The interesting thing about the "rule of law" is that it is only a concept. Sure, there are mentions of it in grand documents and various legislation, but rule of law, by the vary nature of it, is not enforceable.
Why not? Think about it. The rule of law limits the use of authority by an authority. But law without authority is worthless. Someone, somewhere has to have authority or the law just get ignored. The law itself can not impose rule of law - law can not assume authority. Don't think that the police and courts can ensure rule of law - all they can do is catch and prosecute those that break the law (and they don't do that very well, anymore) - but they are not able to ensure that the principle of rule of law is maintained.
The principle of rule of law can only be maintained if there is a prevailing belief that - even if nobody else is hurt and nobody finds out I still will not commit an act that breaks the law. That belief relies on an authority. Some call it conscience, but a person's conscience is just a reflection of that person's morality. Morality is the authority.
So, if that is the case, where did the moral authority come from before the collapse of the rule of law?
Well, before Magna Carta the authority was the King, but Magna Carta changed that. So what became the authority after Magna Carta? What was it about the King that gave him authority before Magna Carta? It was the same thing that King Charles I believed gave him the authority over Parliament that led to the English Civil War. The belief that the King is the living embodiment of God.
Christianity is the moral authority.
Christianity is not just the basis of our law, it was the basis of our morality that ensured that the rule of law was maintained. The rule of law depends on everyone having, more or less, the same moral standards - what I call the moral baseline - by which that law is judged.
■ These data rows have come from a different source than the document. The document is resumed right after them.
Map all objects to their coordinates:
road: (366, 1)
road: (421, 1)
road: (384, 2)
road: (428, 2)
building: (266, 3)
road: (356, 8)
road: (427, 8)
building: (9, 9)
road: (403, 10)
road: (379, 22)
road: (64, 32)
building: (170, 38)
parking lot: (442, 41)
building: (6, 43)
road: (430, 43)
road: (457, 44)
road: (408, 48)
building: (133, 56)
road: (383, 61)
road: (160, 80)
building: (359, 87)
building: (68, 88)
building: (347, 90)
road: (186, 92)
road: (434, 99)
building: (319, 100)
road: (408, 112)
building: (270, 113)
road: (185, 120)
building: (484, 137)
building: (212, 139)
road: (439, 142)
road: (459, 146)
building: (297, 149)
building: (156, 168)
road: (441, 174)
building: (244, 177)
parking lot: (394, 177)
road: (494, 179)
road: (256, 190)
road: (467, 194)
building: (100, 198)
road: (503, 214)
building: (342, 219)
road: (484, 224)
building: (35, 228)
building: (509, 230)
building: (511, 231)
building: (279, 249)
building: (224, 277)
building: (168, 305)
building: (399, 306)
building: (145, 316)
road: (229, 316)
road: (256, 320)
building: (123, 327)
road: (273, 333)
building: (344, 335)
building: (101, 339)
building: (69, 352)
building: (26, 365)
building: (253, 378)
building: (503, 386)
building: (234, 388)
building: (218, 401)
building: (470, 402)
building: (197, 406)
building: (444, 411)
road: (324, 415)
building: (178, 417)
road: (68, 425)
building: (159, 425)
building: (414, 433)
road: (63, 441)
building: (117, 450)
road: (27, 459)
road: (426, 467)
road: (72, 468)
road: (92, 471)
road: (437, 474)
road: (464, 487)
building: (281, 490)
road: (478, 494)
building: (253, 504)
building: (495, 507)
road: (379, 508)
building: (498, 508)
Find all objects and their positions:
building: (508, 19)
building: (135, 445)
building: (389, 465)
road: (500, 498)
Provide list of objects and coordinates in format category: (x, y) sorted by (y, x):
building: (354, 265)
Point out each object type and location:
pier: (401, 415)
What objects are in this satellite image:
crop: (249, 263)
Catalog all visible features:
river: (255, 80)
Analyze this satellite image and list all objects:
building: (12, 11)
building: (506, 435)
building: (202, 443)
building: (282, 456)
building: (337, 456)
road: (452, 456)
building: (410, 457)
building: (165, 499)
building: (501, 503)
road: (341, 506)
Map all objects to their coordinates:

Without that moral authority there can be no "rule of law", but that moral authority was challenged back in the sixties through a series of progressive movements and, over time, broken down. The progressive belief in moral equivalence - that one mans morality is every bit as good as anyone elses - replaced the moral authority of Christianity.
But that belief in moral equivalence means that you can not have rule of law - because there is no longer a single moral authority which everyone accepts. Progressives believed they could remove Christianity as the moral authority and replace it with nothing else based on a single false premise.
That humans are naturally moral.
They aren't. Just the opposite in fact.
The rule of law, on it's own, is not enough to ensure the rule of law. An agreed moral standard is also required. Since the eradication of Christianity as the moral standard, progressives have tried to create a new moral code by bringing in a succession of "rights" - but, without the rule of law, these "rights" are nothing more than empty rhetoric.
You can bet your last pound that the killers of Ben Kinsella were not in the least bit concerned with Ben's "right to life", but you can be sure they have their own moral code that contains at least two commandments.
Thou shalt do whatever is necessary to uphold "respect".
Thou shalt not grass.
That is the moral code of vast numbers of young people today and that is the authority to which they subscribe. It is mob rule. The progressives can wring their hands for years and will never come up with the true cause of the problem.
The problem isn't knives- it is progressive liberalism.